## Aim of the exercise
Word for word, restate the records from their first line through the line with "یافته‌ها و بحث", both ends included; omit each picture.

Source information: Begin

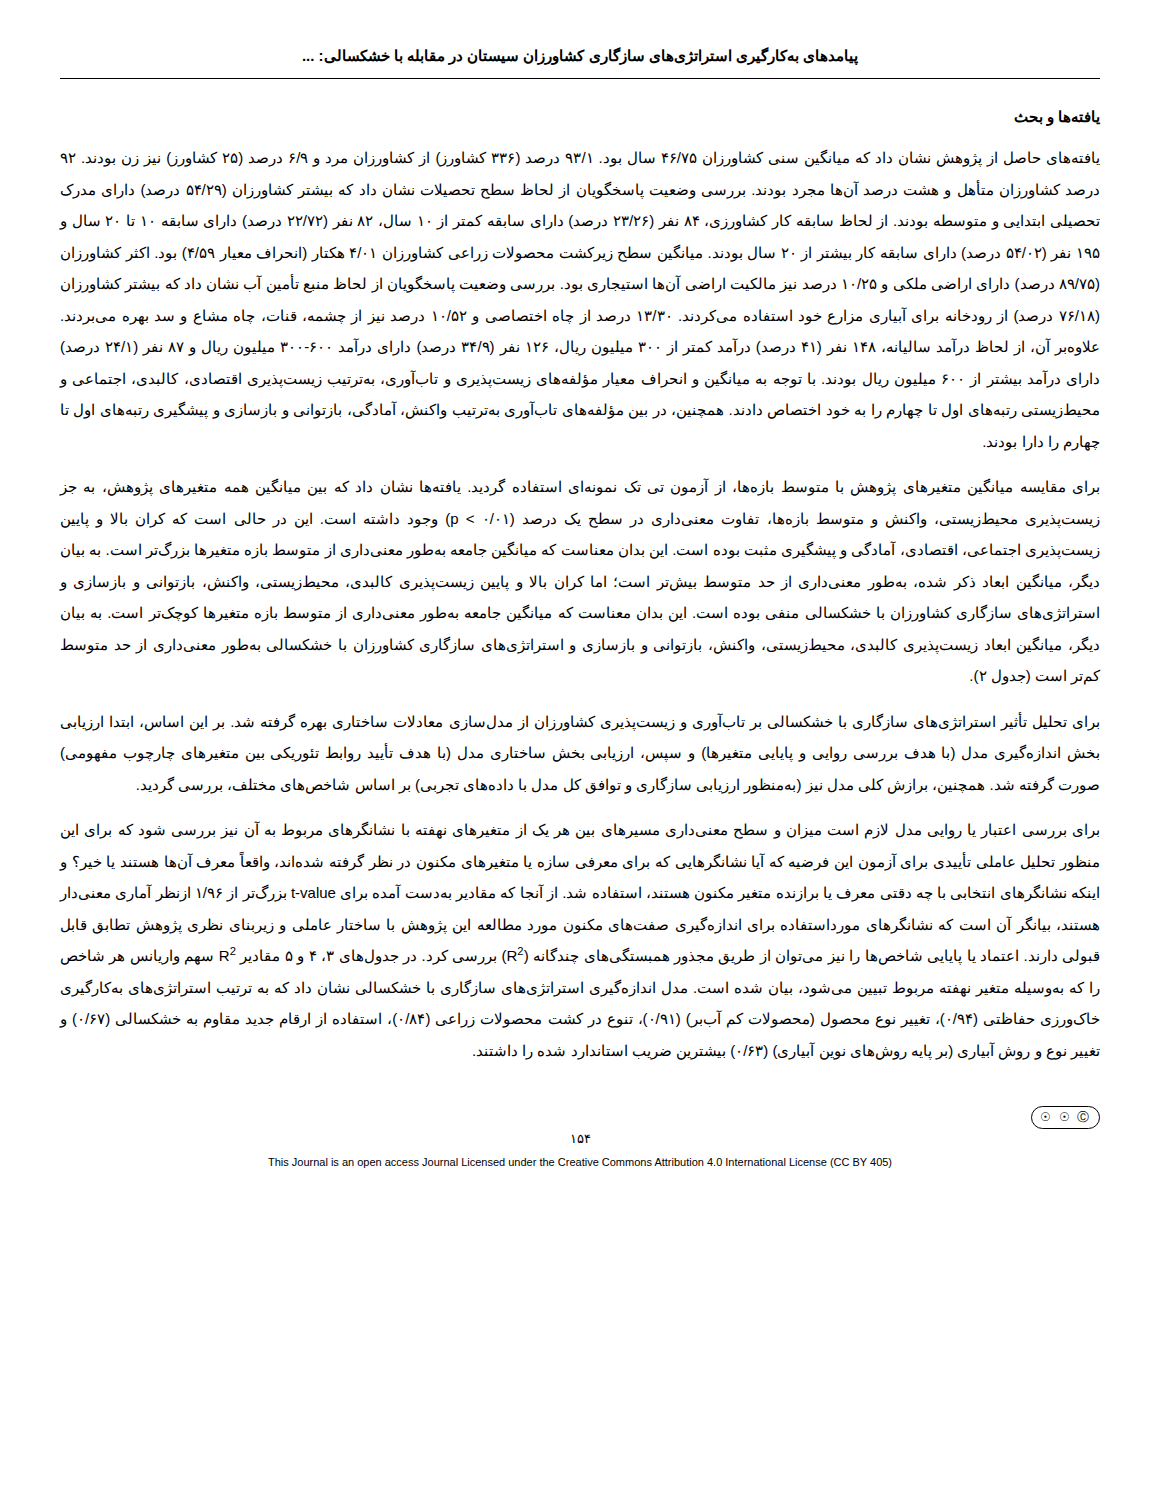پیامدهای به‌کارگیری استراتژی‌های سازگاری کشاورزان سیستان در مقابله با خشکسالی: ...
یافته‌ها و بحث
یافته‌های حاصل از پژوهش نشان داد که میانگین سنی کشاورزان ۴۶/۷۵ سال بود. ۹۳/۱ درصد (۳۳۶ کشاورز) از کشاورزان مرد و ۶/۹ درصد (۲۵ کشاورز) نیز زن بودند. ۹۲ درصد کشاورزان متأهل و هشت درصد آن‌ها مجرد بودند. بررسی وضعیت پاسخگویان از لحاظ سطح تحصیلات نشان داد که بیشتر کشاورزان (۵۴/۲۹ درصد) دارای مدرک تحصیلی ابتدایی و متوسطه بودند. از لحاظ سابقه کار کشاورزی، ۸۴ نفر (۲۳/۲۶ درصد) دارای سابقه کمتر از ۱۰ سال، ۸۲ نفر (۲۲/۷۲ درصد) دارای سابقه ۱۰ تا ۲۰ سال و ۱۹۵ نفر (۵۴/۰۲ درصد) دارای سابقه کار بیشتر از ۲۰ سال بودند. میانگین سطح زیرکشت محصولات زراعی کشاورزان ۴/۰۱ هکتار (انحراف معیار ۴/۵۹) بود. اکثر کشاورزان (۸۹/۷۵ درصد) دارای اراضی ملکی و ۱۰/۲۵ درصد نیز مالکیت اراضی آن‌ها استیجاری بود. بررسی وضعیت پاسخگویان از لحاظ منبع تأمین آب نشان داد که بیشتر کشاورزان (۷۶/۱۸ درصد) از رودخانه برای آبیاری مزارع خود استفاده می‌کردند. ۱۳/۳۰ درصد از چاه اختصاصی و ۱۰/۵۲ درصد نیز از چشمه، قنات، چاه مشاع و سد بهره می‌بردند. علاوه‌بر آن، از لحاظ درآمد سالیانه، ۱۴۸ نفر (۴۱ درصد) درآمد کمتر از ۳۰۰ میلیون ریال، ۱۲۶ نفر (۳۴/۹ درصد) دارای درآمد ۶۰۰-۳۰۰ میلیون ریال و ۸۷ نفر (۲۴/۱ درصد) دارای درآمد بیشتر از ۶۰۰ میلیون ریال بودند. با توجه به میانگین و انحراف معیار مؤلفه‌های زیست‌پذیری و تاب‌آوری، به‌ترتیب زیست‌پذیری اقتصادی، کالبدی، اجتماعی و محیط‌زیستی رتبه‌های اول تا چهارم را به خود اختصاص دادند. همچنین، در بین مؤلفه‌های تاب‌آوری به‌ترتیب واکنش، آمادگی، بازتوانی و بازسازی و پیشگیری رتبه‌های اول تا چهارم را دارا بودند.
برای مقایسه میانگین متغیرهای پژوهش با متوسط بازه‌ها، از آزمون تی تک نمونه‌ای استفاده گردید. یافته‌ها نشان داد که بین میانگین همه متغیرهای پژوهش، به جز زیست‌پذیری محیط‌زیستی، واکنش و متوسط بازه‌ها، تفاوت معنی‌داری در سطح یک درصد (۰/۰۱ > p) وجود داشته است. این در حالی است که کران بالا و پایین زیست‌پذیری اجتماعی، اقتصادی، آمادگی و پیشگیری مثبت بوده است. این بدان معناست که میانگین جامعه به‌طور معنی‌داری از متوسط بازه متغیرها بزرگ‌تر است. به بیان دیگر، میانگین ابعاد ذکر شده، به‌طور معنی‌داری از حد متوسط بیش‌تر است؛ اما کران بالا و پایین زیست‌پذیری کالبدی، محیط‌زیستی، واکنش، بازتوانی و بازسازی و استراتژی‌های سازگاری کشاورزان با خشکسالی منفی بوده است. این بدان معناست که میانگین جامعه به‌طور معنی‌داری از متوسط بازه متغیرها کوچک‌تر است. به بیان دیگر، میانگین ابعاد زیست‌پذیری کالبدی، محیط‌زیستی، واکنش، بازتوانی و بازسازی و استراتژی‌های سازگاری کشاورزان با خشکسالی به‌طور معنی‌داری از حد متوسط کم‌تر است (جدول ۲).
برای تحلیل تأثیر استراتژی‌های سازگاری با خشکسالی بر تاب‌آوری و زیست‌پذیری کشاورزان از مدل‌سازی معادلات ساختاری بهره گرفته شد. بر این اساس، ابتدا ارزیابی بخش اندازه‌گیری مدل (با هدف بررسی روایی و پایایی متغیرها) و سپس، ارزیابی بخش ساختاری مدل (با هدف تأیید روابط تئوریکی بین متغیرهای چارچوب مفهومی) صورت گرفته شد. همچنین، برازش کلی مدل نیز (به‌منظور ارزیابی سازگاری و توافق کل مدل با داده‌های تجربی) بر اساس شاخص‌های مختلف، بررسی گردید.
برای بررسی اعتبار یا روایی مدل لازم است میزان و سطح معنی‌داری مسیرهای بین هر یک از متغیرهای نهفته با نشانگرهای مربوط به آن نیز بررسی شود که برای این منظور تحلیل عاملی تأییدی برای آزمون این فرضیه که آیا نشانگرهایی که برای معرفی سازه یا متغیرهای مکنون در نظر گرفته شده‌اند، واقعاً معرف آن‌ها هستند یا خیر؟ و اینکه نشانگرهای انتخابی با چه دقتی معرف یا برازنده متغیر مکنون هستند، استفاده شد. از آنجا که مقادیر به‌دست آمده برای t-value بزرگ‌تر از ۱/۹۶ ازنظر آماری معنی‌دار هستند، بیانگر آن است که نشانگرهای مورداستفاده برای اندازه‌گیری صفت‌های مکنون مورد مطالعه این پژوهش با ساختار عاملی و زیربنای نظری پژوهش تطابق قابل قبولی دارند. اعتماد یا پایایی شاخص‌ها را نیز می‌توان از طریق مجذور همبستگی‌های چندگانه (R2) بررسی کرد. در جدول‌های ۳، ۴ و ۵ مقادیر R2 سهم واریانس هر شاخص را که به‌وسیله متغیر نهفته مربوط تبیین می‌شود، بیان شده است. مدل اندازه‌گیری استراتژی‌های سازگاری با خشکسالی نشان داد که به ترتیب استراتژی‌های به‌کارگیری خاک‌ورزی حفاظتی (۰/۹۴)، تغییر نوع محصول (محصولات کم آب‌بر) (۰/۹۱)، تنوع در کشت محصولات زراعی (۰/۸۴)، استفاده از ارقام جدید مقاوم به خشکسالی (۰/۶۷) و تغییر نوع و روش آبیاری (بر پایه روش‌های نوین آبیاری) (۰/۶۳) بیشترین ضریب استاندارد شده را داشتند.
Ⓒ ☉ ☉
۱۵۴
This Journal is an open access Journal Licensed under the Creative Commons Attribution 4.0 International License (CC BY 405)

Source information: End

## Output of the task
پیامدهای به‌کارگیری استراتژی‌های سازگاری کشاورزان سیستان در مقابله با خشکسالی: ...
یافته‌ها و بحث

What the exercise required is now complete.